Fanfic / Fanfiction Unique Over All - o filho da profecia - Capítulo 1 - A estranha e o menino

   O frio alcançava agora cidade de Valis o coração de Dimitrya, Senhor do Norte, o Reino mais frio do continente;

Um garoto magricela de aparência estranha andava agora sem rumo por uma dessas ruas, sem pensar nada além do que seu corpo não podia negar.

    Era por volta de meia noite e Cora andava de cabeça baixa com as mãos no bolso; Usava uma blusa de frio velha e larga deixando mais que claro que já teve muitos outros donos, o garoto sempre quis roupas decentes, mas mal tinha o que comer e roubar algo como uma blusa... – Pare – pensou ele, os guardas nunca ligaram para as queixas dos comerciantes e cidadãos. Sempre pequenos roubos não chamavam atenção, mas um garoto de rua usando agasalho caro. Adivinhou facilmente os problemas que isso traria a ele.
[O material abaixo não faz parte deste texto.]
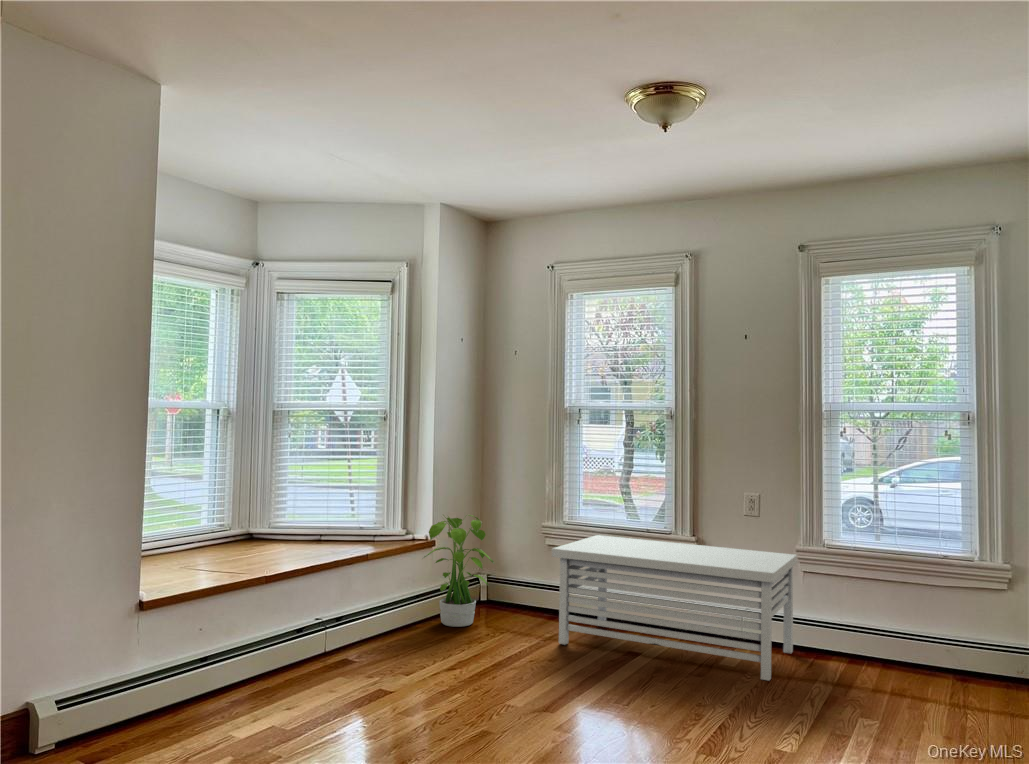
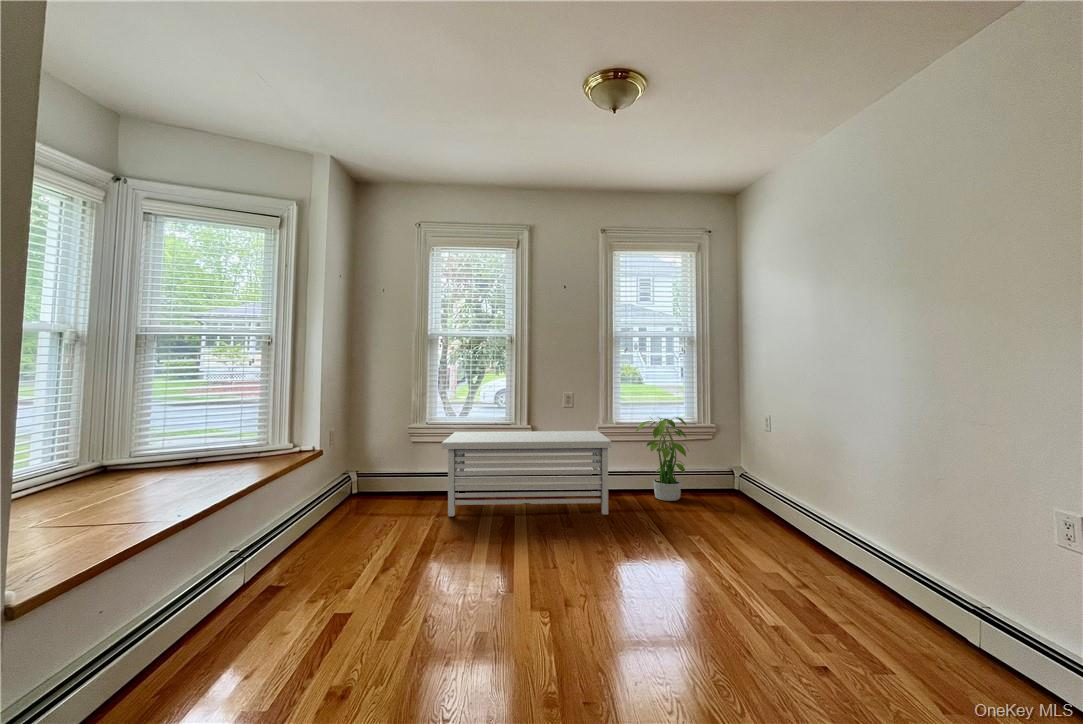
potted plant: present [422,515,495,627] -> present [636,417,689,501]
    O menino pequeno sem nada de especial tinha por volta de uns 14 anos agora, mas não se lembrava de seus pais ou de sua vida antes dos orfanatos– ele fugiu de todos claro. Dizia para si mesmo que era um homem e não dependia de ninguém, dizia que sua importância era ele mesmo. Estava sem comer direito fazia dias, e tentava distrair a mente com pensamentos idiotas para evitar que seu corpo reclamasse mais ainda do frio, fome, dor e seja lá o que mais ele tinha.

      O frio naquela noite era insuportável, ele já não agüentava mais, suas articulações, sua cabeça doía tudo, caminhou até o canto da rua, um lugar pútrido e esquecido coberto de neve e fedendo a urina, como não podia feder? Ele escolheu morrer bem na esquina de uma taberna –Droga –pensou ele. Mas não adiantava, ele já havia sentado e não tinha forças para se levantar. Tentou abrir a boca e pedir por ajuda –Mas – quem iria ajudar um moleque de rua; Ele não tinha nada e sabia que era seu fim. Aceite. O garoto sentiu sua vida ficando tão fria quanto aquele céu sem sentimentos, sua vida patética passou como um flash diante dos seus olhos - Decidiu. Se o anjo da morte viesse, ele o abraçaria , seria seu primeiro abraço – Seu ultimo.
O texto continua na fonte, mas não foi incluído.